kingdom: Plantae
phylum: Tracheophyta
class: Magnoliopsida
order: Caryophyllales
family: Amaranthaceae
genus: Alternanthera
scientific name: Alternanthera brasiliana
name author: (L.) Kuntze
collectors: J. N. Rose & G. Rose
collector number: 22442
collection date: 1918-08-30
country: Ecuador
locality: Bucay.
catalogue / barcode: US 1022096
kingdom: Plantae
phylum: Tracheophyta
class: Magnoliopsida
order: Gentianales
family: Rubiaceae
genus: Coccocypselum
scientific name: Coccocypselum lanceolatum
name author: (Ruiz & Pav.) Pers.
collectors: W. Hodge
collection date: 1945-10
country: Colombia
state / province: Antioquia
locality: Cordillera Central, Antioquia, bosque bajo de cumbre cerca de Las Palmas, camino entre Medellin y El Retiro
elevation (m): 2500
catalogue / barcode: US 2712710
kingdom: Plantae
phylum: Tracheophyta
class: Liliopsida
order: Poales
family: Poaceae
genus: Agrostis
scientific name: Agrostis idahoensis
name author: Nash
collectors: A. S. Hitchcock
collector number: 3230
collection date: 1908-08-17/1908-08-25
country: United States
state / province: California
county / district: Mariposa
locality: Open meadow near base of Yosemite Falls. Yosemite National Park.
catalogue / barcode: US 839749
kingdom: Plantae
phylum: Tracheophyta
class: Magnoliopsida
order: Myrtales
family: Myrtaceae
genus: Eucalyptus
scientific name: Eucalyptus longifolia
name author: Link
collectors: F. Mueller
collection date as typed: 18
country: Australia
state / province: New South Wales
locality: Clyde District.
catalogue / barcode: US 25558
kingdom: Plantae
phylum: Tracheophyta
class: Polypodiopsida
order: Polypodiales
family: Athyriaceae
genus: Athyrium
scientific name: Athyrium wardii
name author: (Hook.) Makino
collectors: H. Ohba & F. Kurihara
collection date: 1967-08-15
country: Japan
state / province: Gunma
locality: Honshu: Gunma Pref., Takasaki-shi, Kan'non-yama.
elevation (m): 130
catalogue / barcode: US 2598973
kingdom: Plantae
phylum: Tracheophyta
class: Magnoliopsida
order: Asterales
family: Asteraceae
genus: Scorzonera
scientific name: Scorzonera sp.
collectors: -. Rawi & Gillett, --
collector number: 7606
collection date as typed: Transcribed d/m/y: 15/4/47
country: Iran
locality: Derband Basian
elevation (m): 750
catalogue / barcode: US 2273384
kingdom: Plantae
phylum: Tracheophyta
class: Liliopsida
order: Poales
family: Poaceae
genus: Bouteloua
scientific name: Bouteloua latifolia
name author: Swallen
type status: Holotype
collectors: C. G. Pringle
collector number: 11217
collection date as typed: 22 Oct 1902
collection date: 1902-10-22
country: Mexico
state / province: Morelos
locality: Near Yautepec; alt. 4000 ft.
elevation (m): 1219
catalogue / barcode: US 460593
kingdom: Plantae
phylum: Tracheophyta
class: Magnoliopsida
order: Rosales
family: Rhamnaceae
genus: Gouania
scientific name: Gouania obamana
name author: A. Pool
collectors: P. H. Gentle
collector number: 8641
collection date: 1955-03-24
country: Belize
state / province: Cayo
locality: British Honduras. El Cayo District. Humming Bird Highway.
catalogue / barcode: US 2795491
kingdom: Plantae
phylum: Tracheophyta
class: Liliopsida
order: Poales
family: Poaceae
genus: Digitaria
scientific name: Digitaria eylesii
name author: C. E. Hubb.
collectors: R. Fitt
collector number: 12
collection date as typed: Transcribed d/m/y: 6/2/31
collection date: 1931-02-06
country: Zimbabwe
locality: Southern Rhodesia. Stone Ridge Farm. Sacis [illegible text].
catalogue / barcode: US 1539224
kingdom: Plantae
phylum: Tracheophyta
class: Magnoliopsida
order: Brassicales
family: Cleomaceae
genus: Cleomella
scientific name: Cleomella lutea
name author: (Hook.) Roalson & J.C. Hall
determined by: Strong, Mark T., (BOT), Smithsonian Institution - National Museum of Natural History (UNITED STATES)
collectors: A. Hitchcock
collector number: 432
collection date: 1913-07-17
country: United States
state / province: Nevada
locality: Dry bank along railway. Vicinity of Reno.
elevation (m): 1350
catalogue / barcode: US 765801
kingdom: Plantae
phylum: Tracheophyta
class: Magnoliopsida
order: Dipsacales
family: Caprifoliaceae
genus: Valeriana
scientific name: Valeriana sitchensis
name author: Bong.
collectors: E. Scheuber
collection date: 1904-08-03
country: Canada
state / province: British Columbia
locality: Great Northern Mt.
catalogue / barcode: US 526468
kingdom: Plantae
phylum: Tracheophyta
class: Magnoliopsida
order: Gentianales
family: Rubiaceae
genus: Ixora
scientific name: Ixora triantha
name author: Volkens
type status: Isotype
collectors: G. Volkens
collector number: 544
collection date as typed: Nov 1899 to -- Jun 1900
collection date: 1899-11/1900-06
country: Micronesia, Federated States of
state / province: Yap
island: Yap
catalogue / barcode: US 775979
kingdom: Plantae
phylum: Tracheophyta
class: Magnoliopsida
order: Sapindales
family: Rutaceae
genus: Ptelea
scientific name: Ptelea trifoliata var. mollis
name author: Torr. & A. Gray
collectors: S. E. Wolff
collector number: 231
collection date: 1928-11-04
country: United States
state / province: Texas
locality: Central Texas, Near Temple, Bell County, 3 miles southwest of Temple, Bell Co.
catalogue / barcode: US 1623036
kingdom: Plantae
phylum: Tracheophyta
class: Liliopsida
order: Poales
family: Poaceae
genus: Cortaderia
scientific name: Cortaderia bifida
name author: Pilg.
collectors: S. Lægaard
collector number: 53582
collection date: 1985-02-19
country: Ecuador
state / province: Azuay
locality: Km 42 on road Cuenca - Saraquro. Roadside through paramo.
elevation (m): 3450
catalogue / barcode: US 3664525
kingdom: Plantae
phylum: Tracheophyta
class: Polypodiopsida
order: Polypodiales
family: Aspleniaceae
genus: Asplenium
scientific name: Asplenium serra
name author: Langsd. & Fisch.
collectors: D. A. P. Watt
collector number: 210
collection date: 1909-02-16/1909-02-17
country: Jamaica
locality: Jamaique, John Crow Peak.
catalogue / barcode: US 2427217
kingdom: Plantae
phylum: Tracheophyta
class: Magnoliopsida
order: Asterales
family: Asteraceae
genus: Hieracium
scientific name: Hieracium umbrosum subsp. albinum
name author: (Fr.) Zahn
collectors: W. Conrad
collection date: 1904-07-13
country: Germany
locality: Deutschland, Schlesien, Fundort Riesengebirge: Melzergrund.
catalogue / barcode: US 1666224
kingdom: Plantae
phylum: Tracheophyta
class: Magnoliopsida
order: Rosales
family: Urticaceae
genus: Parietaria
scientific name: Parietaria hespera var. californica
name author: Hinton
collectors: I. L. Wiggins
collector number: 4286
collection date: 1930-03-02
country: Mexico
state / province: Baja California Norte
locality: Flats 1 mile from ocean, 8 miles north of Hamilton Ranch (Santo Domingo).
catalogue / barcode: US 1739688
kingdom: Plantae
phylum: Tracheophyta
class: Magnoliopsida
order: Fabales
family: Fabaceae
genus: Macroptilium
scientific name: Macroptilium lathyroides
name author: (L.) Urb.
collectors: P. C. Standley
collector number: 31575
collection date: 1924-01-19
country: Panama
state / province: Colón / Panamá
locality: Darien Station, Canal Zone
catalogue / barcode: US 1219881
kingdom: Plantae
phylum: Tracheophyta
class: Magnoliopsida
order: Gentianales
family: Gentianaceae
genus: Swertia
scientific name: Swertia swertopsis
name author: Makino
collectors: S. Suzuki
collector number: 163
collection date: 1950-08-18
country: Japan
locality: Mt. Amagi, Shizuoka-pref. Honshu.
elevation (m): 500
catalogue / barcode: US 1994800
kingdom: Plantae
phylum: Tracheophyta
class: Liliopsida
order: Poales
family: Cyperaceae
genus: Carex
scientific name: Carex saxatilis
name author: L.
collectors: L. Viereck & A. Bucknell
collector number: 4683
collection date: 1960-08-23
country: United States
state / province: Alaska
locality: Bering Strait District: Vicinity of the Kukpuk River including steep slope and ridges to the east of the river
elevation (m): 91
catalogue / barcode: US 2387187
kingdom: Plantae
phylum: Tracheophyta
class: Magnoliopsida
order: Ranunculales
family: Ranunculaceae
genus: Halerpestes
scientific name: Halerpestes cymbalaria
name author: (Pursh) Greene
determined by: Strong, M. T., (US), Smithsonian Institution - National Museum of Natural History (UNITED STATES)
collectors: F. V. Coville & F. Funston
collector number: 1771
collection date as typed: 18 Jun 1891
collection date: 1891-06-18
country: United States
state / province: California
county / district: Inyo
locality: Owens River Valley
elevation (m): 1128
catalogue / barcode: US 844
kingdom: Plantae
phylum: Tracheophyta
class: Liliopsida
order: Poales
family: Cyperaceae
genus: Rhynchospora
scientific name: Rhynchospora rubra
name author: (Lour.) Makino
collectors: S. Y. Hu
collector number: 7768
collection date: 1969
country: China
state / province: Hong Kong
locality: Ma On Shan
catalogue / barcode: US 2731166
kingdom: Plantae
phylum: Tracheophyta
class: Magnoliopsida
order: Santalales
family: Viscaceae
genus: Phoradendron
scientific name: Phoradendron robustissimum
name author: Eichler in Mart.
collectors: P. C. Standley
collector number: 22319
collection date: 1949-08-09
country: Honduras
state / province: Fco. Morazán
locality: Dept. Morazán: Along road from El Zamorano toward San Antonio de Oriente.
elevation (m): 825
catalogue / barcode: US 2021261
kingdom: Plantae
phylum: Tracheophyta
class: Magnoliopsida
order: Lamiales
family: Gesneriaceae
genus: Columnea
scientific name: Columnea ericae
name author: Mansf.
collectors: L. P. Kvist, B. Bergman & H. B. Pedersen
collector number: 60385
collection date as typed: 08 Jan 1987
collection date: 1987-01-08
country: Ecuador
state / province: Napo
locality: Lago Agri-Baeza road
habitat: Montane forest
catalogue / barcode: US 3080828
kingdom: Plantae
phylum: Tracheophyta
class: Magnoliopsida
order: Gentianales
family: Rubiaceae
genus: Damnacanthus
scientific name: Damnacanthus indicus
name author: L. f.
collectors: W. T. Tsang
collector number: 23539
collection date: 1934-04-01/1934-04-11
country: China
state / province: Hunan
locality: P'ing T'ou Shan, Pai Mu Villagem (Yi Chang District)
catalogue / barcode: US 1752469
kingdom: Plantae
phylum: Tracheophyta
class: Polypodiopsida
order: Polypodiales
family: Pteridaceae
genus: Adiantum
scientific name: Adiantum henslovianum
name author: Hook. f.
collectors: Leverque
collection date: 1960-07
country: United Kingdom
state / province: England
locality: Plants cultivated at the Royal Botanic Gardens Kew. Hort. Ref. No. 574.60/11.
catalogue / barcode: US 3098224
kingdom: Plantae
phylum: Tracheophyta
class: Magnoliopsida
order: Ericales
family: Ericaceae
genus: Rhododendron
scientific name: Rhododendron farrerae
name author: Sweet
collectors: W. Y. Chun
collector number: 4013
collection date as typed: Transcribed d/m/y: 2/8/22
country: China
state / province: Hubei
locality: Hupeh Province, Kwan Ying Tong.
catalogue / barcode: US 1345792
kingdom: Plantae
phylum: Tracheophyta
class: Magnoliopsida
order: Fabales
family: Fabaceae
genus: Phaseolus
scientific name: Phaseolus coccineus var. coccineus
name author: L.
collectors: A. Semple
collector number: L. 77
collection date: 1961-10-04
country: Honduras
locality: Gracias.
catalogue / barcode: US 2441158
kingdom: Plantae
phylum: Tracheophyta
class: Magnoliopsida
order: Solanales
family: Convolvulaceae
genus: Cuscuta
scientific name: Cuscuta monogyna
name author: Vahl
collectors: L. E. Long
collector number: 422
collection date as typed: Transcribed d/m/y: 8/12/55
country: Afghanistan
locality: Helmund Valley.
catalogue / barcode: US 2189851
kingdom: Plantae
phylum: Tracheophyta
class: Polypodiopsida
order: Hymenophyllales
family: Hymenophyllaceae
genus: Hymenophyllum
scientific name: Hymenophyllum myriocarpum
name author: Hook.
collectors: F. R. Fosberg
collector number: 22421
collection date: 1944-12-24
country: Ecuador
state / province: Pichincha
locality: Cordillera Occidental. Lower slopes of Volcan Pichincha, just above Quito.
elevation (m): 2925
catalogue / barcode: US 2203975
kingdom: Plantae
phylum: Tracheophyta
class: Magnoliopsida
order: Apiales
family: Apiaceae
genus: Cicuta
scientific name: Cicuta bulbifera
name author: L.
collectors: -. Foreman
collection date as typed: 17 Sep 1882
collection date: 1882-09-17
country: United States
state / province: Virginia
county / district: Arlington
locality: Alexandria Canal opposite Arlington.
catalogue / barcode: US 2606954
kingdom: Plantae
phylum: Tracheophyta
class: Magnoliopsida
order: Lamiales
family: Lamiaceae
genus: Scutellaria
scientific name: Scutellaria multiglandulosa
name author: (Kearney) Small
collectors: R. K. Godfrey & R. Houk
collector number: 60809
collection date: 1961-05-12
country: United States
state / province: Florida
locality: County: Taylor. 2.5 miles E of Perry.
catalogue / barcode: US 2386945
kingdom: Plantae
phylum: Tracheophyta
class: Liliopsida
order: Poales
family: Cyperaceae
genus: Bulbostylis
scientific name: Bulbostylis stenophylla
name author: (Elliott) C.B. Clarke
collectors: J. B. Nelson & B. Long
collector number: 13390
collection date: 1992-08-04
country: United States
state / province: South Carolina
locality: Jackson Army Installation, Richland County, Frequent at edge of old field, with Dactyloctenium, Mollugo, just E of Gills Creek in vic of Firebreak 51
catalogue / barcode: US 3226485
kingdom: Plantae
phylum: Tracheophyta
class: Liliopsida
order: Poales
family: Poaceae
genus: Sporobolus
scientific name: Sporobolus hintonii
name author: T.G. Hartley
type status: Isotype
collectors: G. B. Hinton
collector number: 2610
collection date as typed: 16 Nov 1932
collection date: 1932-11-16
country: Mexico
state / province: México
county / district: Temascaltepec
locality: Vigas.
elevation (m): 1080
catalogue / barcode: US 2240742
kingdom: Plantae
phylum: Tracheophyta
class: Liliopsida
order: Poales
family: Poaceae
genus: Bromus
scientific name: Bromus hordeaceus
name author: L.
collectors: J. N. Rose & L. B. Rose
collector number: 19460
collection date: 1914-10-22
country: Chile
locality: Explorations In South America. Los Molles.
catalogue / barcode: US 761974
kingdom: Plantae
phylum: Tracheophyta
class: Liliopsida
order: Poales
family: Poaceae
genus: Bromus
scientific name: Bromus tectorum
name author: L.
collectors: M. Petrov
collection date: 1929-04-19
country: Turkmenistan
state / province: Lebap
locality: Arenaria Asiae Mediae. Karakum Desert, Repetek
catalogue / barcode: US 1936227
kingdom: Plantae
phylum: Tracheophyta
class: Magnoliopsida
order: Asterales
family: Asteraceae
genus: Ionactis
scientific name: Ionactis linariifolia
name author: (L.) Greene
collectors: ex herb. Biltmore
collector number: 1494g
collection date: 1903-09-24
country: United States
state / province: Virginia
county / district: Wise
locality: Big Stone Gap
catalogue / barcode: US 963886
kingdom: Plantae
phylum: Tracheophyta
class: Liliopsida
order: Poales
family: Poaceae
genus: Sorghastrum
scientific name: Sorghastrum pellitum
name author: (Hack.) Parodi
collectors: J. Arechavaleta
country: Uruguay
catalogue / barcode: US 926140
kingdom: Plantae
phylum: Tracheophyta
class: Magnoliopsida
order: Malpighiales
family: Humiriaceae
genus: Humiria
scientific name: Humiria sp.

-.-.-

Give the lines in the records from the line containing "collection date: 1950-08-18" through the line containing "determined by: Strong, M.", both included, as a JSON list of strings with one string per line and blank lines omitted.

[
  "collection date: 1950-08-18",
  "country: Japan",
  "locality: Mt. Amagi, Shizuoka-pref. Honshu.",
  "elevation (m): 500",
  "catalogue / barcode: US 1994800",
  "kingdom: Plantae",
  "phylum: Tracheophyta",
  "class: Liliopsida",
  "order: Poales",
  "family: Cyperaceae",
  "genus: Carex",
  "scientific name: Carex saxatilis",
  "name author: L.",
  "collectors: L. Viereck & A. Bucknell",
  "collector number: 4683",
  "collection date: 1960-08-23",
  "country: United States",
  "state / province: Alaska",
  "locality: Bering Strait District: Vicinity of the Kukpuk River including steep slope and ridges to the east of the river",
  "elevation (m): 91",
  "catalogue / barcode: US 2387187",
  "kingdom: Plantae",
  "phylum: Tracheophyta",
  "class: Magnoliopsida",
  "order: Ranunculales",
  "family: Ranunculaceae",
  "genus: Halerpestes",
  "scientific name: Halerpestes cymbalaria",
  "name author: (Pursh) Greene",
  "determined by: Strong, M. T., (US), Smithsonian Institution - National Museum of Natural History (UNITED STATES)"
]